What you return must match the records exactly, line for line.

▸ WORKING DATA:
=== Section Start ===

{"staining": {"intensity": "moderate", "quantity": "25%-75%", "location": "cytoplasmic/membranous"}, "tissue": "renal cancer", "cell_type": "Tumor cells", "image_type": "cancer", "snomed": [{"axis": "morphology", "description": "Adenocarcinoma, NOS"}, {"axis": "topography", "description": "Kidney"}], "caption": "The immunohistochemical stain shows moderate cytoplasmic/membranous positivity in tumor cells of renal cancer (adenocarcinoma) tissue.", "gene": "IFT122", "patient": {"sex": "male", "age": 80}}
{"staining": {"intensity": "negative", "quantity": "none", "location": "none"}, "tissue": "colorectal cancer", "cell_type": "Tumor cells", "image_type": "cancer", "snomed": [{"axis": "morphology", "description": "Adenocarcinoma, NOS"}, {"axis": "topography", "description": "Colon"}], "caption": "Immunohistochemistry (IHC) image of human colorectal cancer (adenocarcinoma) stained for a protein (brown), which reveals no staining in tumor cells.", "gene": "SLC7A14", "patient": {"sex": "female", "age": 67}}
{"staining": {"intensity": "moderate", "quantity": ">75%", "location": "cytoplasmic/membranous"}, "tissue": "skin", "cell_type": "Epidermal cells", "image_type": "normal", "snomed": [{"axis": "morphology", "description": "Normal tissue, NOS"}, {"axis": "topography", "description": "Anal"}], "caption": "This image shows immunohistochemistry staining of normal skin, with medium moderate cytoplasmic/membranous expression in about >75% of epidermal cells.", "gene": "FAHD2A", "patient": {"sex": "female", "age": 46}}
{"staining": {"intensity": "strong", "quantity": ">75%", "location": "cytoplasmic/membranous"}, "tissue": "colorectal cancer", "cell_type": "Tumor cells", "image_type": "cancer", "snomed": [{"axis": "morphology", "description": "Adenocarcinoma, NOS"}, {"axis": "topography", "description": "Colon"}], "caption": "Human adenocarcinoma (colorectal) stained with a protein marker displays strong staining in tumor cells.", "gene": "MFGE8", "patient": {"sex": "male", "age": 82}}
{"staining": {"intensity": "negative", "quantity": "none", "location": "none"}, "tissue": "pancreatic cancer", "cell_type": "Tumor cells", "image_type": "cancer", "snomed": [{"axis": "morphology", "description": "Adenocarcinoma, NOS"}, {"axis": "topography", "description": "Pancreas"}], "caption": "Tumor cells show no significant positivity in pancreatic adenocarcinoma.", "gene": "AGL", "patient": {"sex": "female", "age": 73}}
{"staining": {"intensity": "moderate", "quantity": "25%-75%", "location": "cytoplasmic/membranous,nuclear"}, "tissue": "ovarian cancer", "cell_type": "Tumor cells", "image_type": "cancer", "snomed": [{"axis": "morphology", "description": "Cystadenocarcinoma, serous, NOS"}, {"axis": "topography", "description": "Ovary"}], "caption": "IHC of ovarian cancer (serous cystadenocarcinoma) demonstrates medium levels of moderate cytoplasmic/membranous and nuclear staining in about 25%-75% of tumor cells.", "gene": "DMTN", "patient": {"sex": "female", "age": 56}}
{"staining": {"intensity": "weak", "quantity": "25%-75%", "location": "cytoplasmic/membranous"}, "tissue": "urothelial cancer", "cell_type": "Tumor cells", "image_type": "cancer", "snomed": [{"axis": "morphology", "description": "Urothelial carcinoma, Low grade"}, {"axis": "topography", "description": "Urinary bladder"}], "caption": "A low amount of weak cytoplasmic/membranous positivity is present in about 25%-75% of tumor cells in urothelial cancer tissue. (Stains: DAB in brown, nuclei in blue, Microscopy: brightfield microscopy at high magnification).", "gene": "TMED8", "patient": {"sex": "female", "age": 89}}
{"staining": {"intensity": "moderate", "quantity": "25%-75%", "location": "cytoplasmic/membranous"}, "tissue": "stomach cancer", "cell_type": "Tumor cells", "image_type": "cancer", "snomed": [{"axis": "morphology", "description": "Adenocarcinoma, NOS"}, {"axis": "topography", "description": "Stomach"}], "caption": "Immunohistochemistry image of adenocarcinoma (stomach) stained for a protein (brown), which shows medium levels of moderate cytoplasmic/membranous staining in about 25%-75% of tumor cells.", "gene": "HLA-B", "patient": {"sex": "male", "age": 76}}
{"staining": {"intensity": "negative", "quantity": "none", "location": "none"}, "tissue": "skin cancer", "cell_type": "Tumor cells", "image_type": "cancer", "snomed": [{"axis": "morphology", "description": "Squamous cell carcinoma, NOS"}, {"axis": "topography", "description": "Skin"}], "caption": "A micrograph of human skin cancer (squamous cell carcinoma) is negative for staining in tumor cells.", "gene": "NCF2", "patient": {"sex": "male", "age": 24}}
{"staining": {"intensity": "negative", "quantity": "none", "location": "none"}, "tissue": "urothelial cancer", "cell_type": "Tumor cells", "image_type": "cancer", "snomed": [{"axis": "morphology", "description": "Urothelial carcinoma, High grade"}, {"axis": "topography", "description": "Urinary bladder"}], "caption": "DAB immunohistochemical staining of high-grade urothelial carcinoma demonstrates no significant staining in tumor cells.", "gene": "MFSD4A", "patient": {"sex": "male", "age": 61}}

=== Section End ===

▸ ANSWER TO THIS PROBLEM:
{"staining": {"intensity": "moderate", "quantity": "25%-75%", "location": "cytoplasmic/membranous"}, "tissue": "renal cancer", "cell_type": "Tumor cells", "image_type": "cancer", "snomed": [{"axis": "morphology", "description": "Adenocarcinoma, NOS"}, {"axis": "topography", "description": "Kidney"}], "caption": "The immunohistochemical stain shows moderate cytoplasmic/membranous positivity in tumor cells of renal cancer (adenocarcinoma) tissue.", "gene": "IFT122", "patient": {"sex": "male", "age": 80}}
{"staining": {"intensity": "negative", "quantity": "none", "location": "none"}, "tissue": "colorectal cancer", "cell_type": "Tumor cells", "image_type": "cancer", "snomed": [{"axis": "morphology", "description": "Adenocarcinoma, NOS"}, {"axis": "topography", "description": "Colon"}], "caption": "Immunohistochemistry (IHC) image of human colorectal cancer (adenocarcinoma) stained for a protein (brown), which reveals no staining in tumor cells.", "gene": "SLC7A14", "patient": {"sex": "female", "age": 67}}
{"staining": {"intensity": "moderate", "quantity": ">75%", "location": "cytoplasmic/membranous"}, "tissue": "skin", "cell_type": "Epidermal cells", "image_type": "normal", "snomed": [{"axis": "morphology", "description": "Normal tissue, NOS"}, {"axis": "topography", "description": "Anal"}], "caption": "This image shows immunohistochemistry staining of normal skin, with medium moderate cytoplasmic/membranous expression in about >75% of epidermal cells.", "gene": "FAHD2A", "patient": {"sex": "female", "age": 46}}
{"staining": {"intensity": "strong", "quantity": ">75%", "location": "cytoplasmic/membranous"}, "tissue": "colorectal cancer", "cell_type": "Tumor cells", "image_type": "cancer", "snomed": [{"axis": "morphology", "description": "Adenocarcinoma, NOS"}, {"axis": "topography", "description": "Colon"}], "caption": "Human adenocarcinoma (colorectal) stained with a protein marker displays strong staining in tumor cells.", "gene": "MFGE8", "patient": {"sex": "male", "age": 82}}
{"staining": {"intensity": "negative", "quantity": "none", "location": "none"}, "tissue": "pancreatic cancer", "cell_type": "Tumor cells", "image_type": "cancer", "snomed": [{"axis": "morphology", "description": "Adenocarcinoma, NOS"}, {"axis": "topography", "description": "Pancreas"}], "caption": "Tumor cells show no significant positivity in pancreatic adenocarcinoma.", "gene": "AGL", "patient": {"sex": "female", "age": 73}}
{"staining": {"intensity": "moderate", "quantity": "25%-75%", "location": "cytoplasmic/membranous,nuclear"}, "tissue": "ovarian cancer", "cell_type": "Tumor cells", "image_type": "cancer", "snomed": [{"axis": "morphology", "description": "Cystadenocarcinoma, serous, NOS"}, {"axis": "topography", "description": "Ovary"}], "caption": "IHC of ovarian cancer (serous cystadenocarcinoma) demonstrates medium levels of moderate cytoplasmic/membranous and nuclear staining in about 25%-75% of tumor cells.", "gene": "DMTN", "patient": {"sex": "female", "age": 56}}
{"staining": {"intensity": "weak", "quantity": "25%-75%", "location": "cytoplasmic/membranous"}, "tissue": "urothelial cancer", "cell_type": "Tumor cells", "image_type": "cancer", "snomed": [{"axis": "morphology", "description": "Urothelial carcinoma, Low grade"}, {"axis": "topography", "description": "Urinary bladder"}], "caption": "A low amount of weak cytoplasmic/membranous positivity is present in about 25%-75% of tumor cells in urothelial cancer tissue. (Stains: DAB in brown, nuclei in blue, Microscopy: brightfield microscopy at high magnification).", "gene": "TMED8", "patient": {"sex": "female", "age": 89}}
{"staining": {"intensity": "moderate", "quantity": "25%-75%", "location": "cytoplasmic/membranous"}, "tissue": "stomach cancer", "cell_type": "Tumor cells", "image_type": "cancer", "snomed": [{"axis": "morphology", "description": "Adenocarcinoma, NOS"}, {"axis": "topography", "description": "Stomach"}], "caption": "Immunohistochemistry image of adenocarcinoma (stomach) stained for a protein (brown), which shows medium levels of moderate cytoplasmic/membranous staining in about 25%-75% of tumor cells.", "gene": "HLA-B", "patient": {"sex": "male", "age": 76}}
{"staining": {"intensity": "negative", "quantity": "none", "location": "none"}, "tissue": "skin cancer", "cell_type": "Tumor cells", "image_type": "cancer", "snomed": [{"axis": "morphology", "description": "Squamous cell carcinoma, NOS"}, {"axis": "topography", "description": "Skin"}], "caption": "A micrograph of human skin cancer (squamous cell carcinoma) is negative for staining in tumor cells.", "gene": "NCF2", "patient": {"sex": "male", "age": 24}}
{"staining": {"intensity": "negative", "quantity": "none", "location": "none"}, "tissue": "urothelial cancer", "cell_type": "Tumor cells", "image_type": "cancer", "snomed": [{"axis": "morphology", "description": "Urothelial carcinoma, High grade"}, {"axis": "topography", "description": "Urinary bladder"}], "caption": "DAB immunohistochemical staining of high-grade urothelial carcinoma demonstrates no significant staining in tumor cells.", "gene": "MFSD4A", "patient": {"sex": "male", "age": 61}}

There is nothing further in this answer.